*Work required*:
Locate the line that contains "Page size: 1241x1754." in the entries below. Retype it and all following lines through the final one, character for character.

Rendered page images:
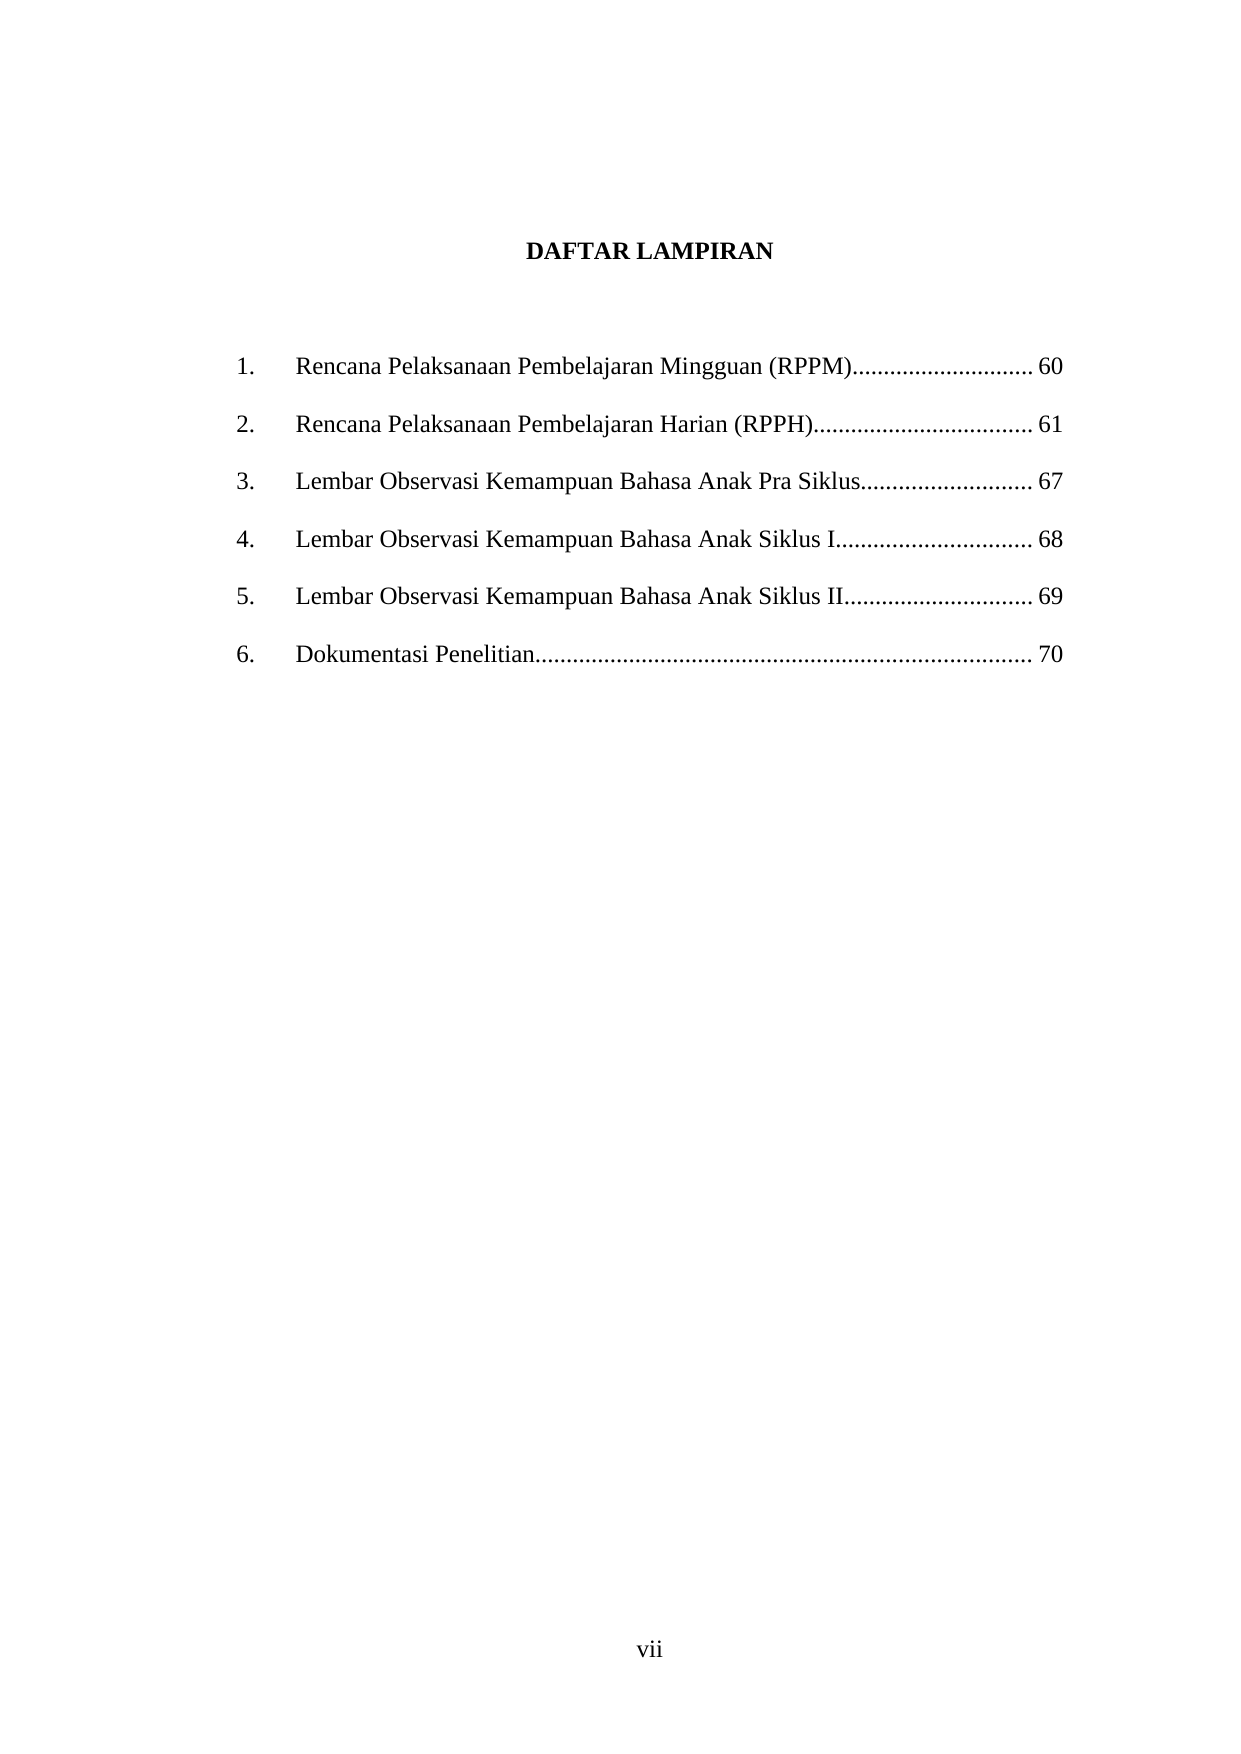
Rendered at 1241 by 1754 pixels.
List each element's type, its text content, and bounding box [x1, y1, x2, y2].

text 5. Lembar Observasi Kemampuan Bahasa Anak Siklus II 69 [236, 581, 1063, 610]
text 1. Rencana Pelaksanaan Pembelajaran Mingguan (RPPM) 60 [236, 351, 1063, 380]
text 3. Lembar Observasi Kemampuan Bahasa Anak Pra Siklus 67 [236, 466, 1063, 495]
text 2. Rencana Pelaksanaan Pembelajaran Harian (RPPH) 61 [236, 409, 1063, 437]
text 6. Dokumentasi Penelitian 70 [236, 639, 1063, 667]
text 4. Lembar Observasi Kemampuan Bahasa Anak Siklus I 68 [236, 524, 1063, 552]
text DAFTAR LAMPIRAN [236, 236, 1063, 265]
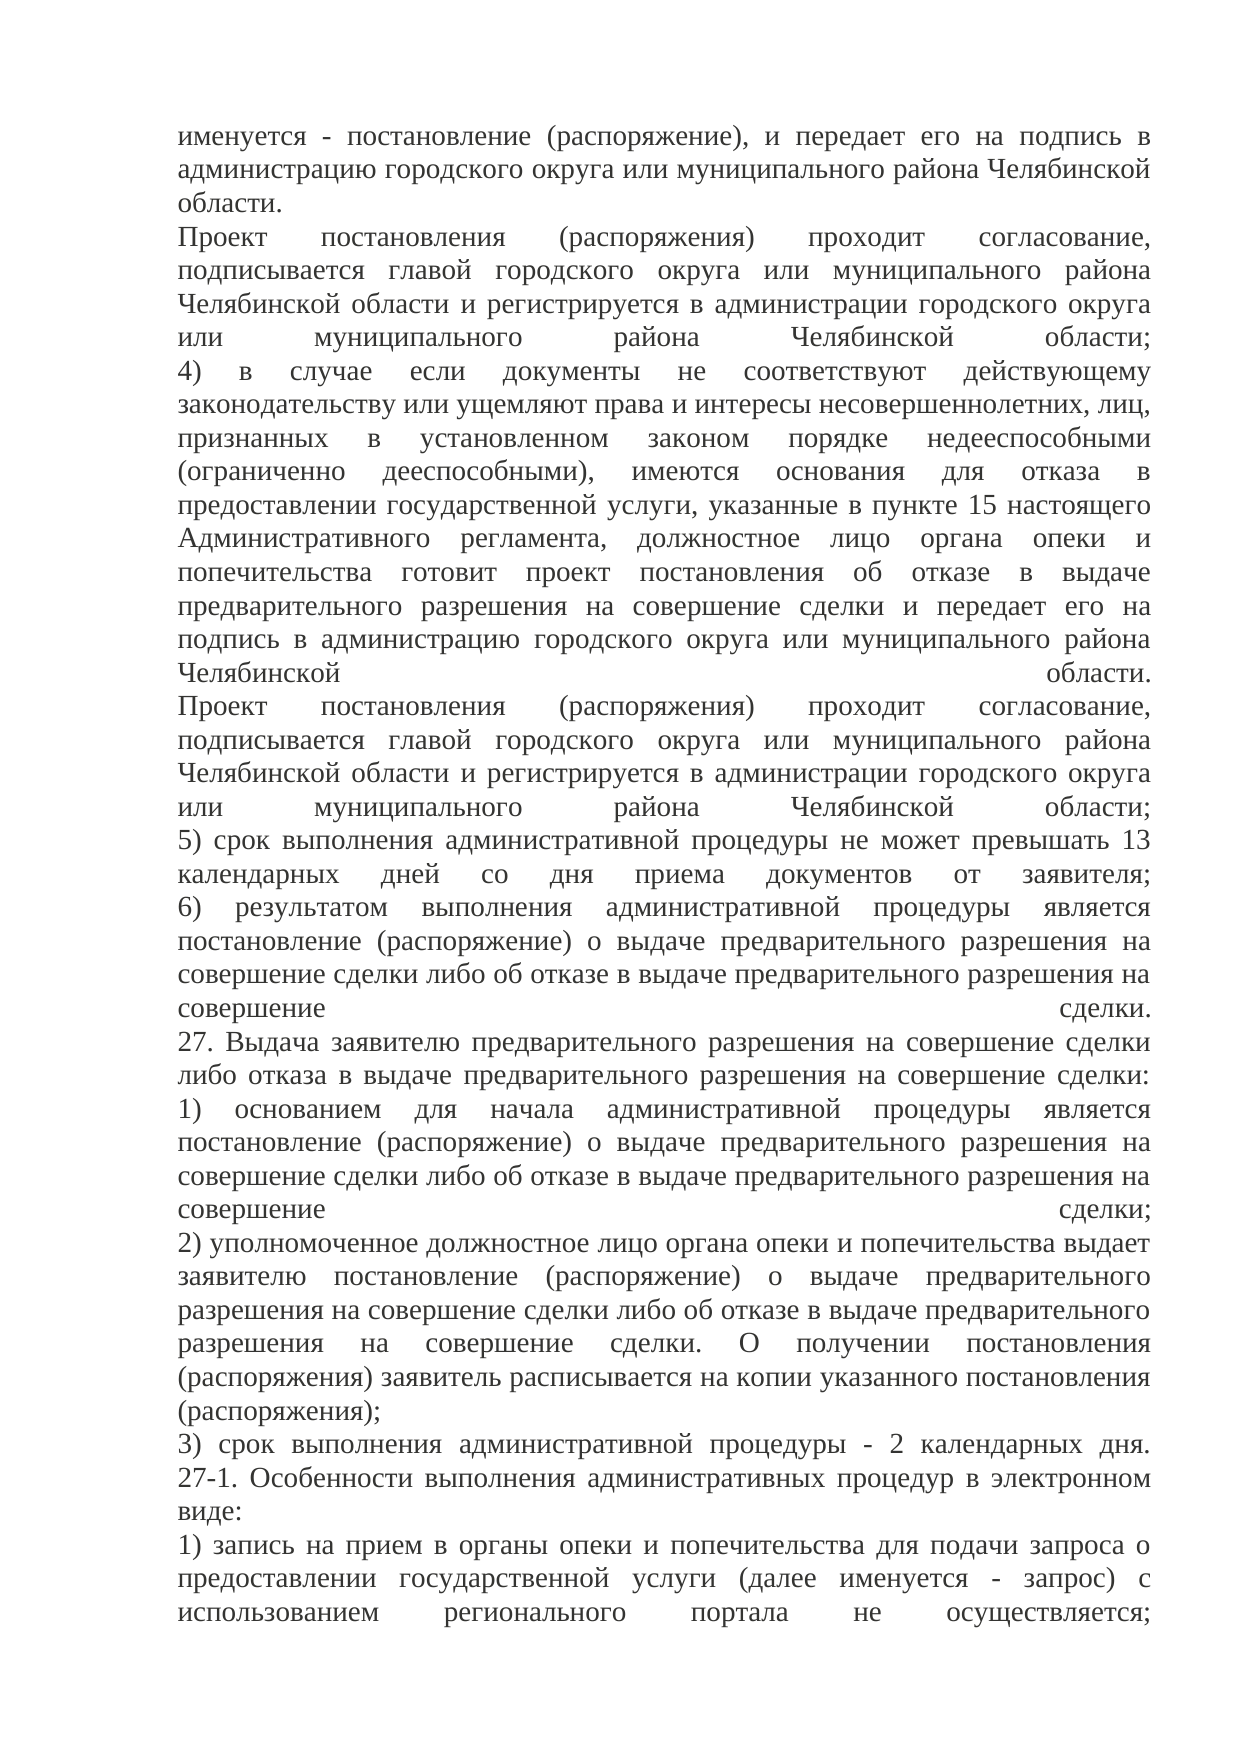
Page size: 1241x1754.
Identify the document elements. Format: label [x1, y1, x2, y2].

text [177, 118, 1152, 1627]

*Result*:
Page size: 1241x1754.
Identify the document elements. Format: label [x1, y1, x2, y2].

text [177, 118, 1152, 1627]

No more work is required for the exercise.